Security column: Updates and Outlook 2018/2019
Over the past year, our authors Christian Keydel and Olaf Pfeiffer have published several security- related CAN articles in the CAN newsletter. It’s now time for an up-to-date summary, review and outlook.
How do we address security?
To analyze the application-specific attack scenarios, we can group systems with CAN-connected devices as follows:
- Private and locked:
Only trusted persons have physical access to CAN wires and devices. There are no gateways to other networks. - Remotely accessible:
The CAN bus is connected to one or multiple gateways to other networks. - Time-limited physical access:
An untrusted party can be expected to have physical access to the CAN bus and devices for a limited time. - Unlimited physical access:
An untrusted party can be expected to continuously have physical access to the system.
What measures should be taken?
The recommended security measures for the mentioned groups range from none for group 1 to state-of-the-art for group 4 which presents the toughest challenge. With virtually unlimited physical access, an untrusted party can go as far as using flash/code extraction services for MCUs to obtain code and private keys. To thwart such attempts, you will have to use a secure microcontroller with built-in encrypted key and code storage like the NXP LPC54Sxx series for example. Here, the encryption is based on a private PUF (Physical Unclonable Function) which uses physical properties that vary for each chip and can never be extracted, like contents of uninitialized SRAM.
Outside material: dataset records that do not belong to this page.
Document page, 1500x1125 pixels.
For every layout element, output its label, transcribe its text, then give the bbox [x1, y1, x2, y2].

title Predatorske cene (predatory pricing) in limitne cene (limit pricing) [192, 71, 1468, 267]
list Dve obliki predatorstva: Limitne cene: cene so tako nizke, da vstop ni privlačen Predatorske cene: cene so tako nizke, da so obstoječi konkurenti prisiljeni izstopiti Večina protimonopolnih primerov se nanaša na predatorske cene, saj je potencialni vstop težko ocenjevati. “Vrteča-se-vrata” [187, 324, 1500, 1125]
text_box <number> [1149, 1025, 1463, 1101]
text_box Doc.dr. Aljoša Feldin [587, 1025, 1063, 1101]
Securing CAN communications is a viable option especially for group 2 and in combination with physical protection also group 3 applications. As we’ve shown, it needs only minimal resources to implement injection monitoring in combination with a secure heartbeat (see article “Scalable CAN security”). However, due to the limited data size in CAN messages, individual message authentication often requires sending a second message with the authentication data.
With CAN FD, adding security becomes easier, as the payload and security record can often be combined in a single CAN FD data frame, avoiding the overhead of managing a second authentication message.
What can we expect in the future?
In the new CiA CAN Cyber Security group it has become clear that where security is required, it should be added to all communication layers. To add message monitoring and flood protection to the CAN bus, there are hardware solutions like NXPs TJA115x secure CAN/CAN FD transceiver family. Similar protection can be added in software to the lowest driver layers. Just above the data link layer, CANcrypt (FD) provides a secure grouping mechanism. For the CANopen/CANopen FD and J1939 protocol layers, different security features can be implemented, including authenticated access for diagnostics or remote-control features.
Reaching highest security levels will only be possible if the hardware supports securing the software and communications, using built-in features for the protection of stored code and keys.